Kaursingh, you're not focusing! There is a different between a refusal and refusal with PIC 2040. Ordinary s57 and a refusal won't be banned and can reapply again whereas s57 + PIC 2040 and a refusal will be banned from applying of any kind of visa. That's why most of us have advised you to withdraw your application.


----------



## ga2au (Aug 16, 2019)

Hamadeh said:


> Kaursingh said:
> 
> 
> > I don't think so. Lots of people got visa after so many refusal or s57
> ...


Its actually refused (first application), he did have a new application with a different occupation. And he thinks nothing will happen because its a "DIFFERENT" application. 🏻


----------



## Kaursingh (Jul 27, 2020)

thanks i understand. I will withdraw 
Hopefully it will not effect 491


----------



## Hamadeh (Jul 9, 2018)

Good! Yet, keep in mind if you claim points for past experience, it will affect your future 491 or any visa as long as you're claiming them from work experience. If I were you, I'd avoid claiming any work experience points and try to claim them from IELTS or PTE.


----------



## Kaursingh (Jul 27, 2020)

yes. I Will not even use same skill assessment


----------



## Sarahfrek (Jan 18, 2021)

Hi
I am in a similar boat.
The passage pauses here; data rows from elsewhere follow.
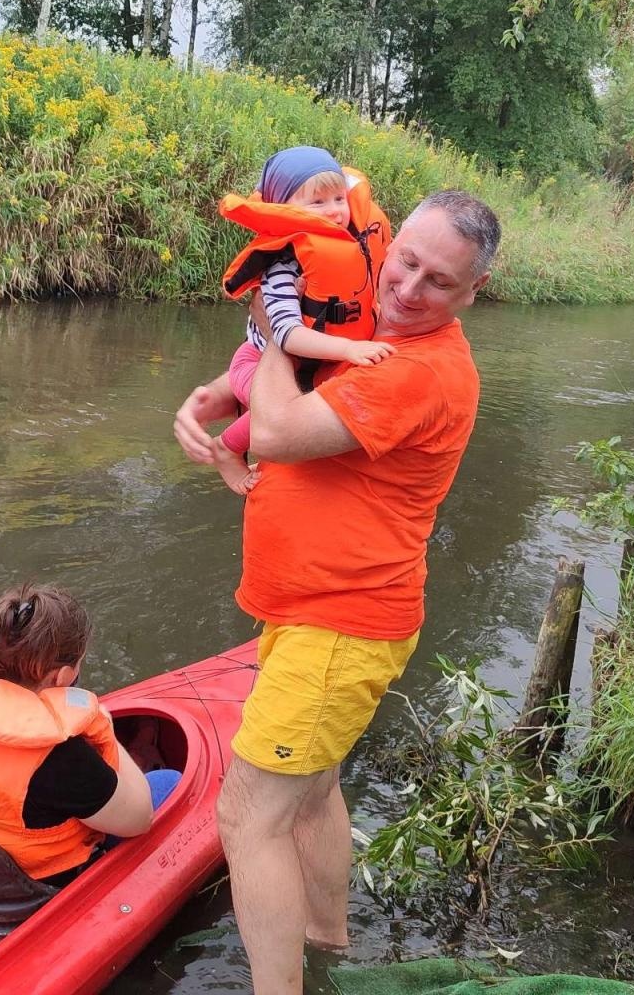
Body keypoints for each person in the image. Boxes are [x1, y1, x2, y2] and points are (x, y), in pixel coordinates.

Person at [173, 189, 501, 995]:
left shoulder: (422, 371)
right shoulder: (372, 327)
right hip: (308, 611)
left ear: (472, 294)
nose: (409, 287)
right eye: (407, 260)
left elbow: (282, 431)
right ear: (390, 243)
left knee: (248, 818)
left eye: (440, 282)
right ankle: (328, 945)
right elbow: (289, 377)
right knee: (314, 793)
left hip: (340, 625)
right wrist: (223, 386)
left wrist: (274, 321)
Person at [0, 582, 179, 888]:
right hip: (23, 895)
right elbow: (139, 819)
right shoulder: (61, 757)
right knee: (171, 782)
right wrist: (103, 723)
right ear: (63, 676)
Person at [211, 145, 395, 494]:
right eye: (317, 203)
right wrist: (349, 349)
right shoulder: (284, 263)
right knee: (277, 412)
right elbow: (285, 333)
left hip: (305, 365)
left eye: (339, 199)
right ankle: (225, 448)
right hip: (253, 363)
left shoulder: (356, 243)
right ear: (284, 209)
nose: (334, 211)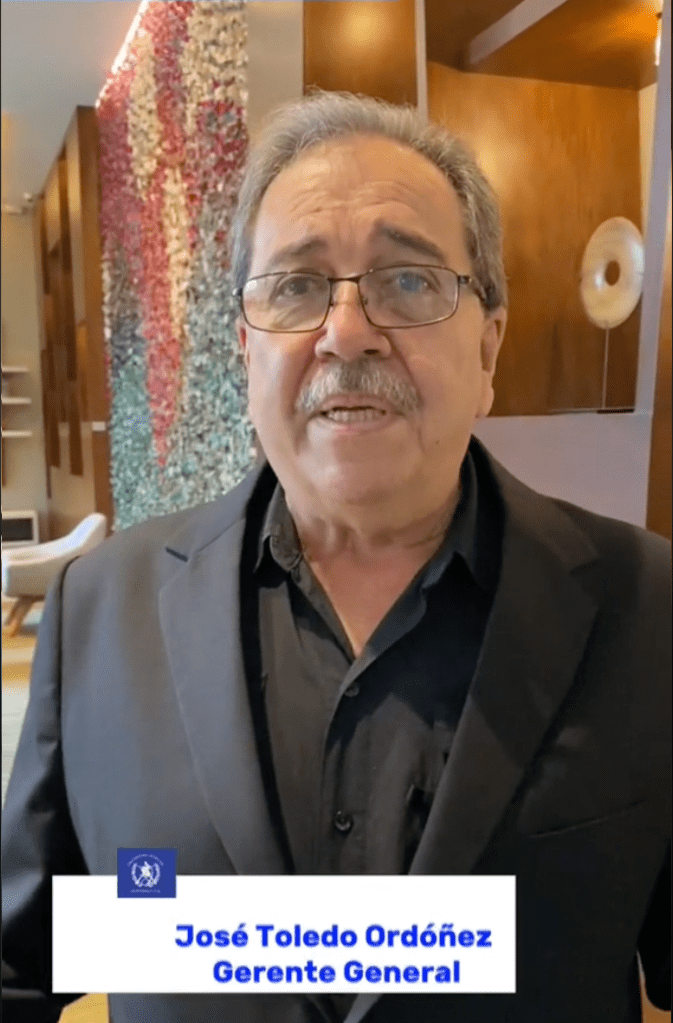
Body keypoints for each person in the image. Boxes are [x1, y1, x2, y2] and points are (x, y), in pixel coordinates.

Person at [2, 90, 670, 1023]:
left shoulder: (648, 609)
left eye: (409, 281)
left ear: (488, 346)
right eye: (295, 285)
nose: (347, 332)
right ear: (246, 352)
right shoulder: (101, 612)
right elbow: (26, 964)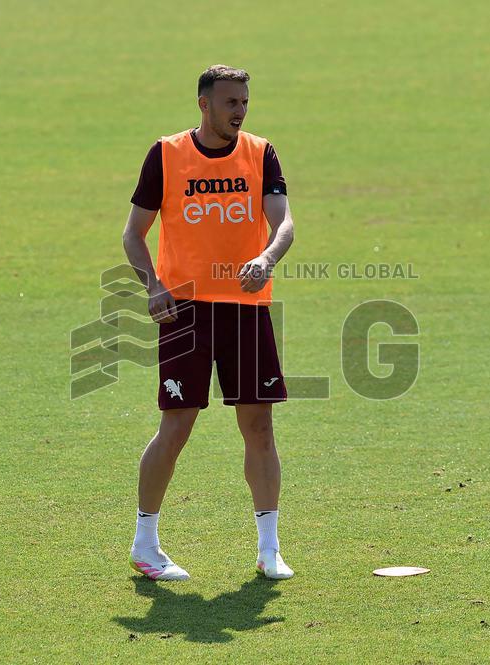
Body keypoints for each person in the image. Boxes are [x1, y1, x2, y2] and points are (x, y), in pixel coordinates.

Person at [121, 64, 296, 581]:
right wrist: (152, 284)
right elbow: (133, 234)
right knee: (176, 426)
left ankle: (269, 550)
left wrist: (265, 258)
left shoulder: (260, 153)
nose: (239, 110)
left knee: (259, 427)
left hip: (246, 308)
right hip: (186, 311)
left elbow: (283, 222)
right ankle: (145, 543)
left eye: (244, 101)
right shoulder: (167, 154)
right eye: (230, 102)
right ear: (204, 104)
Did you apply for another Visa?


----------



## mustafa01 (Jan 29, 2017)

Sarahfrek said:


> Hi
> I am in a similar boat. Did you apply for another Visa?


The OP completely messed up and I think he does still does not understand the consequences of a refusal with S57-PIC4020.

What happened with your application and for what reason did you received s57?


----------